In late 1962, the communications giant AT&T launched Telstar, the first active communications satellite; Echo 1 paved the way. Like Echo 1, Telstar was launched from Cape Canaveral on a Thor-Delta rocket, and although it is no longer active, it continues to orbit the Earth. The Telstar was responsible for the first transatlantic transmissions, from stations in the US, Canada and Europe. The first commercial communications satellite was launched soon after, in 1965: Intelsat 1.
Since then, fixed (as opposed to orbit) satellite technology has enabled continuous coverage of part of the Earth’s surface. In the 1990s, the advent of mobile phones and cellular radio started a boom in satellite communications, growing at more than 20 percent a year, according to Andrew J. Butrica, author of Beyond the Ionosphere: Fifty Years of Satellite Communication.

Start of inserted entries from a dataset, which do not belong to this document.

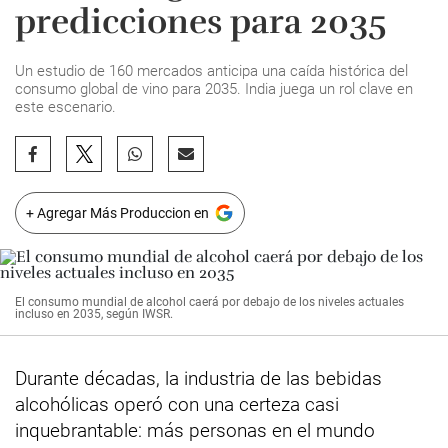
predicciones para 2035
Un estudio de 160 mercados anticipa una caída histórica del
consumo global de vino para 2035. India juega un rol clave en
este escenario.
+ Agregar Más Produccion en
El consumo mundial de alcohol caerá por debajo de los niveles actuales
incluso en 2035, según IWSR.
Durante décadas, la industria de las bebidas
alcohólicas operó con una certeza casi
inquebrantable: más personas en el mundo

Today, Butrica writes, satellite communications are largely focused on the development of a global satellite system, such as GPS. Ongoing geopolitical tensions also mean that some territories are seeking to create their own global satellite systems as a means of gaining strategic advantage: Russia and China, for example, offer each other equipment to study global satellite communications, but do not collaborate on it. your investigation. .
There are tens of thousands of satellites in orbit around the Earth; we depend on them for communications, maps, television, the Internet, and more. In 60 years, satellite communications have come a long way from that image of “MIT” on a black-and-white television screen (and fortunately, so has television entertainment).